**** TRECHO SELECIONADO
Philip Roth, Penguin e Laurentino Gomes são destaques da literatura em 2010

O escritor americano Philip Roth, 76, terá novamente a chance de encontrar o Nobel em 2010. Roth, uma lenda literária surpreendentemente produtiva, tem sido, em vão, uma das apostas mais freqüentes dos últimos anos para receber o prêmio da Academia.

Cadão Volpato, iG São Paulo |

Talvez seja hora de reparar a injustiça: Roth é o maior talento americano em atividade, senhor de um universo próprio que mistura as aflições do homem comum, de classe média e origem judaica, metido nas encrencas disparadas pela busca humana de auto-conhecimento e, claro, sexo. O Complexo de Portnoy (1969) é um de seus romances mais conhecidos, mas, nos últimos anos, Roth vem lançando um livro atrás do outro.

Novo romance de Philip Roth, "A Humilhação", chega ao Brasil em maio

O mais recente, The Humbling, a ser lançado em maio do ano que vem pela Companhia das Letras com o título de A Humilhação, teve uma acolhida polêmica. Os jornais ingleses não gostaram nem um pouco e The Guardian cravou que o escritor estaria vivendo o seu declínio. O ator Al Pacino, porém, que jamais havia comprado uma obra para levá-la ao cinema, caiu de amores pelo livro e deve levá-lo ao cinema também em 2010. Digirido por Barry Levinson, o mesmo de Rain Man, Pacino fará o papel do velho e decadente ator que se apaixona por uma mulher mais jovem e se renova. A velhice é uma das obsessões temáticas do inesgotável Philip Roth.

O próximo personagem literário de 2010 pode ser uma ave. O clássico pingüim, símbolo da Penguin Books, chega ao Brasil via Companhia das Letras. As duas editoras assinaram um acordo para publicar o selo Penguin  Classics no país. Os primeiros doze títulos serão lançados no segundo semestre de 2010.
********
- [O QUE PRODUZIR]
Dê prosseguimento à matéria sobre os destaques literários de 2010, partindo do ponto em que ela termina. As entradas são um material à parte, independente da matéria.
**** DADOS DE ORIGEM
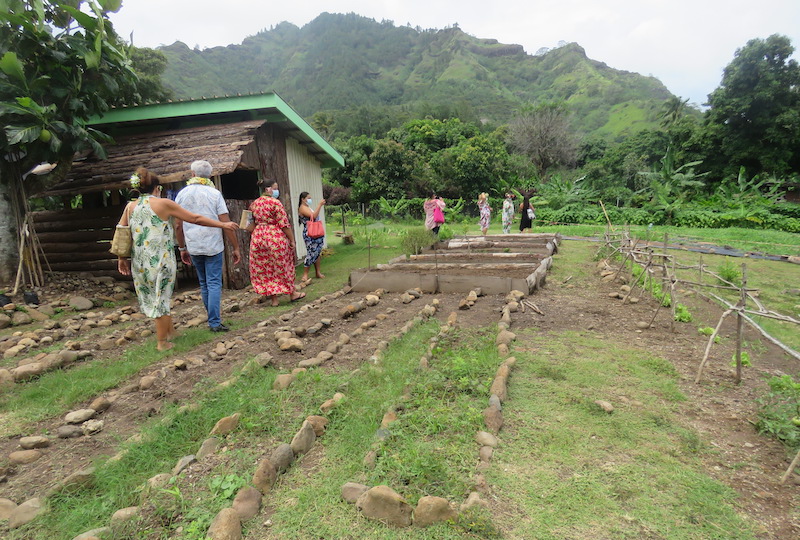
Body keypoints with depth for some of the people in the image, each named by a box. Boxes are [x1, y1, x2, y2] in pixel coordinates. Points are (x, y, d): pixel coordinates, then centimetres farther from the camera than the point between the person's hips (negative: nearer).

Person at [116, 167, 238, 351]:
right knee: (161, 299, 6)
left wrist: (122, 258, 17)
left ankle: (170, 331, 33)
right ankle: (162, 342, 16)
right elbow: (195, 219, -4)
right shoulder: (164, 204, -5)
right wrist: (223, 225, 2)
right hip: (160, 260, -5)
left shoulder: (130, 206, 8)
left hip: (139, 261, 5)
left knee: (153, 297, 19)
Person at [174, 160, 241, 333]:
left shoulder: (182, 194, 5)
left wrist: (182, 248, 15)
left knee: (204, 284, 15)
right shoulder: (214, 194, -5)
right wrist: (236, 248, -4)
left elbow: (178, 226, 6)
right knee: (214, 284, -1)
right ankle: (214, 322, -5)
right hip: (213, 246, -3)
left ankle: (213, 319, 23)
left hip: (193, 247, 4)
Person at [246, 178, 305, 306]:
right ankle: (292, 293, 21)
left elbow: (251, 224, 14)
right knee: (283, 266, 8)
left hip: (258, 238, 6)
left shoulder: (254, 204, 9)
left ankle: (274, 298, 12)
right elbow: (284, 224, -14)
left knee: (265, 268, 9)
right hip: (276, 237, -5)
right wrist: (292, 239, -9)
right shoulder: (275, 202, -11)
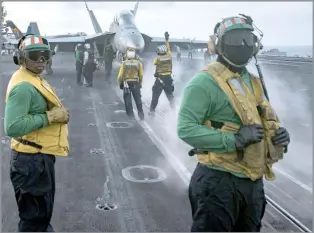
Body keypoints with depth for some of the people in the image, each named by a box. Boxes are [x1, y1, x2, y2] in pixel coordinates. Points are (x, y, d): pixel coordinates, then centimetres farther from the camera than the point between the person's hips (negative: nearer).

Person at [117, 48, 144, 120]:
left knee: (128, 100, 5)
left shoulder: (124, 63, -3)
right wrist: (140, 83, 18)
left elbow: (120, 75, -4)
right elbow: (141, 75, 2)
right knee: (138, 99, 9)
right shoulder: (138, 63, 1)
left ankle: (130, 115, 5)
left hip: (126, 83, -1)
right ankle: (141, 114, 8)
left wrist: (120, 83, 11)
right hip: (135, 83, 1)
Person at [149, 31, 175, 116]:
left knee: (155, 95, 2)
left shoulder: (158, 58, -8)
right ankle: (173, 109, 15)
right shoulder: (169, 56, -2)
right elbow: (168, 48, 15)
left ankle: (152, 110, 0)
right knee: (170, 95, 15)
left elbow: (154, 63, 12)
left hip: (160, 78, -3)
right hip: (168, 78, 3)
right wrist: (167, 39, 27)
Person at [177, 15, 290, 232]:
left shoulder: (254, 82, 11)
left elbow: (265, 121, 22)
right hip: (219, 180, -8)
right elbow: (186, 129, -23)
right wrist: (235, 140, -26)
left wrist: (279, 133, -1)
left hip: (253, 181, 8)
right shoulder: (205, 82, -15)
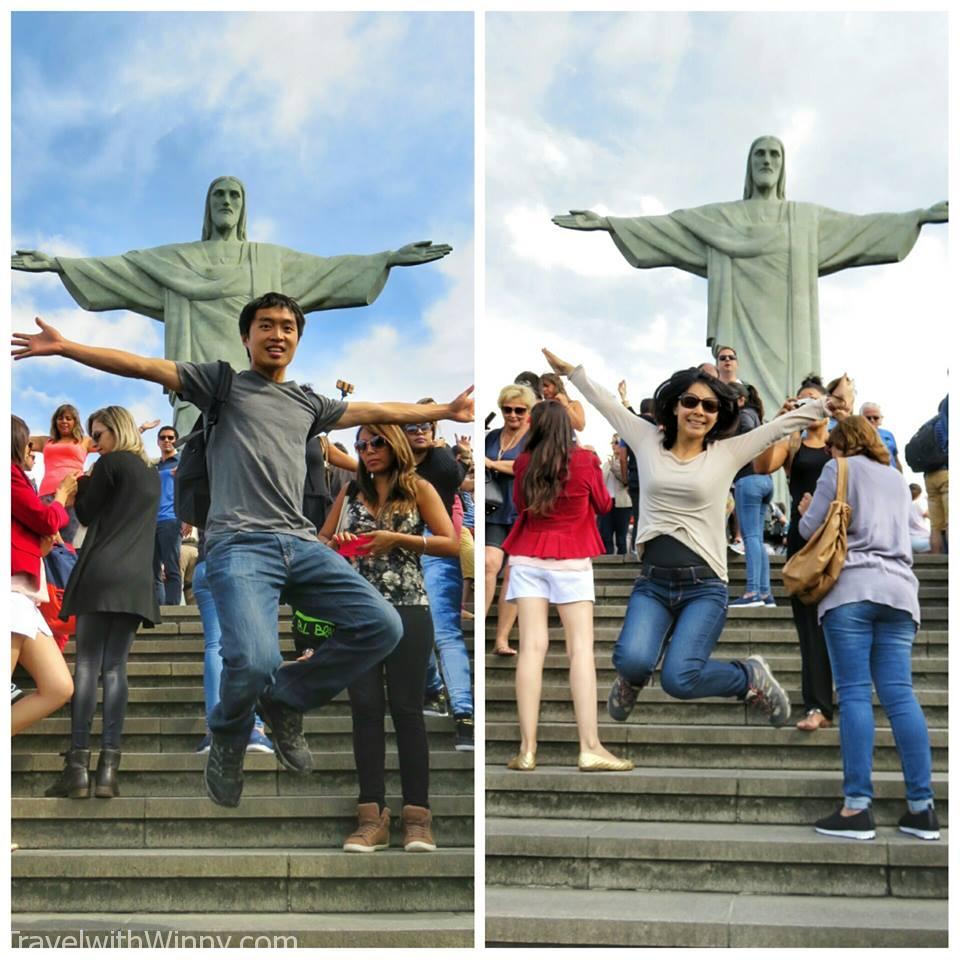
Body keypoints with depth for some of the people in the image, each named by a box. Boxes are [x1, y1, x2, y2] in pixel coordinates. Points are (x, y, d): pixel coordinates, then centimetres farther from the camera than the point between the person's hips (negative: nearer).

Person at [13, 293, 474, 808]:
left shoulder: (307, 403, 26)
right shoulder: (221, 381, 14)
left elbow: (377, 411, 34)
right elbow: (144, 366, 6)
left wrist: (445, 410, 38)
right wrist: (64, 347, -2)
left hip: (301, 543, 5)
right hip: (239, 544, -5)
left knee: (381, 625, -10)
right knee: (254, 660, -29)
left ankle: (285, 698, 13)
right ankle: (229, 740, 7)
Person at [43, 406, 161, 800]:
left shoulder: (111, 463, 0)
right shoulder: (153, 475, 21)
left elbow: (86, 514, 3)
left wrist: (81, 485, 19)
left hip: (101, 575, -6)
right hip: (136, 580, 6)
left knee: (87, 665, -5)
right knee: (115, 668, 3)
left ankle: (77, 767, -10)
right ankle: (108, 768, -5)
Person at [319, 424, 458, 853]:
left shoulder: (419, 489, 2)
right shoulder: (350, 491, 13)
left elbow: (452, 544, -5)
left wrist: (397, 539, -13)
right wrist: (336, 543, -6)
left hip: (407, 612, -3)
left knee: (406, 709, -2)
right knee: (365, 709, 0)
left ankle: (417, 817, 2)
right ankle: (372, 817, 3)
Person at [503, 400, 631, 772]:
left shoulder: (524, 463, 1)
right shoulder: (584, 460, -5)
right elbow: (604, 506, 9)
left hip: (527, 560, 2)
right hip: (570, 562, -2)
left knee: (532, 647, -1)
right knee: (581, 649, -2)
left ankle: (527, 748, -5)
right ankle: (589, 747, -7)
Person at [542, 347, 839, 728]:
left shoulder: (728, 452, 3)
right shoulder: (647, 441, 9)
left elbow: (784, 423, 1)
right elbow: (606, 402, 17)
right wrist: (570, 370, 23)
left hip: (704, 587, -2)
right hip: (651, 583, 2)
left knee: (678, 680, -23)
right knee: (632, 661, -26)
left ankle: (750, 676, 10)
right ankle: (632, 677, 15)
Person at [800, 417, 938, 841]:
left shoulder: (839, 469, 8)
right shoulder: (897, 479, 26)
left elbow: (810, 528, 3)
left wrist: (806, 512, 24)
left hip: (852, 588, -5)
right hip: (899, 589, 5)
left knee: (854, 695, -8)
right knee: (899, 695, 1)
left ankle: (857, 807, -12)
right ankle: (922, 807, -3)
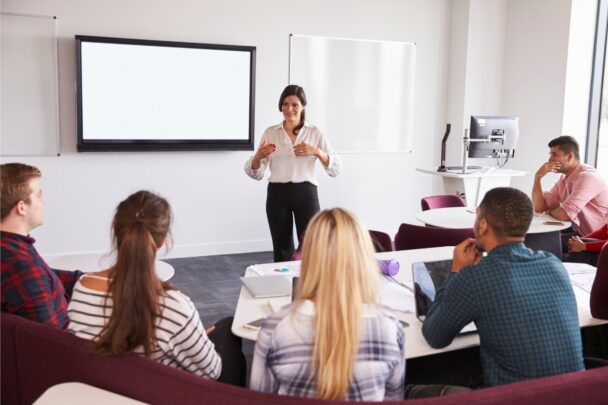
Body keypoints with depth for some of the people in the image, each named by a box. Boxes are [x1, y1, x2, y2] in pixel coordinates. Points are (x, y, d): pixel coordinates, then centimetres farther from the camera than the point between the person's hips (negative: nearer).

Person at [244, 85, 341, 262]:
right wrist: (258, 156, -15)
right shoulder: (270, 133, 8)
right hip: (277, 195, 1)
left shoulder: (315, 133, 5)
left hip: (306, 193, -1)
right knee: (282, 248, 7)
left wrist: (316, 152, -18)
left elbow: (335, 168, -1)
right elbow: (256, 174, 6)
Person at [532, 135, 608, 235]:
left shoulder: (587, 176, -20)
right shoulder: (564, 179, 7)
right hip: (581, 235, 7)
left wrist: (550, 211, -5)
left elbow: (564, 214, -27)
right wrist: (538, 177, -6)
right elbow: (539, 207, 4)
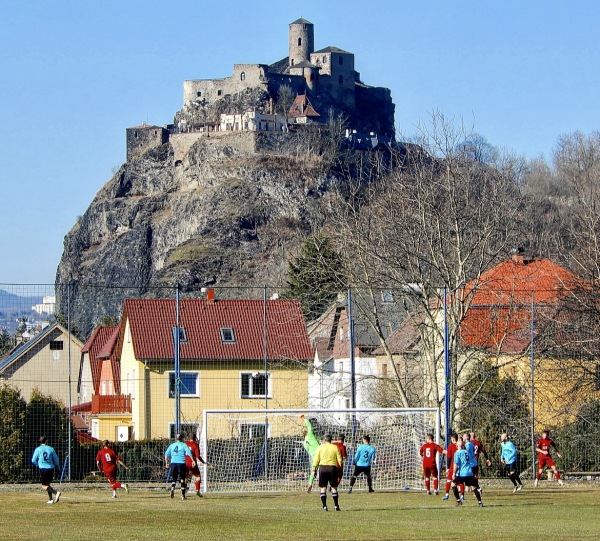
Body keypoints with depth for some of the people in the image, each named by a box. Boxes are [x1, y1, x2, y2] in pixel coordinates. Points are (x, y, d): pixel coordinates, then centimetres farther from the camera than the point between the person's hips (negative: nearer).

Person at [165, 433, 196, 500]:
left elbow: (166, 454, 6)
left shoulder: (172, 445, 12)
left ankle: (172, 488, -17)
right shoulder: (183, 445, 3)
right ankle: (183, 495, 3)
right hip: (181, 463, -2)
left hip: (173, 463, 2)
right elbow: (189, 452, -10)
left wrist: (166, 463, 11)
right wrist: (193, 461, -11)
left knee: (173, 478, 13)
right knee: (182, 479, 6)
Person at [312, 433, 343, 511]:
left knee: (323, 488, 5)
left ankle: (324, 506, -1)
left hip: (322, 467, 0)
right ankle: (336, 506, 4)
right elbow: (339, 460, 2)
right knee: (334, 487, 8)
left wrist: (314, 470, 5)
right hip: (332, 467, 0)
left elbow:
********
- [SEÇÃO DE RESPOSTA]
O selo editará o catálogo da Penguin Classics, fundada em 1946, no formato internacionalmente reconhecido da coleção, pequeno e atraente, mas investirá também em clássicos da língua portuguesa, embalados no design listrado do início da Penguin. A Penguin Companhia preservará nos volumes brasileiros as introduções e notas que distinguem as edições inglesas, e só isso já vale os livrinhos, criados originalmente para democratizar a leitura nas estações de trem britânicas. Em 2010, o melhor da literatura local e universal, em formato compacto e bonito, chegará a um número maior de leitores brasileiros, o que não é pouco.

O paranaense Laurentino Gomes suspendeu as mensagens que vinha postando para mais de 2000 seguidores no Twitter  para concluir 1822, um dos livros mais aguardados do ano que vem. 1822 é uma espécie de seqüência histórica do brilhante e muitíssimo bem-sucedido 1808, que conta de forma elegante e inteligente as patéticas aventuras da família real no Brasil. Dessa vez, Laurentino fez várias viagens de reconhecimento para falar da independência da nação.

"1822", do paranaense Laurentino Gomes, vai enfocar a independência do Brasil

Esteve no Piauí, visitando o local da Batalha do Jenipapo, na qual morreram entre 300 e 400 brasileiros em 1823; foi a Salvador ver a festa do Dois de Julho, que comemora a expulsão dos portugueses da Bahia no mesmo ano; e esteve no Porto, em Lisboa e no arquipélago dos Açores, onde D. Pedro viveu depois de deixar o Brasil. Agora, afastado do jornalismo e dedicando-se à literatura em tempo integral, Laurentino recolheu-se a Itu, no interior de São Paulo, para digitar a versão final do livro, a sair pela Nova Fronteira em setembro de 2010.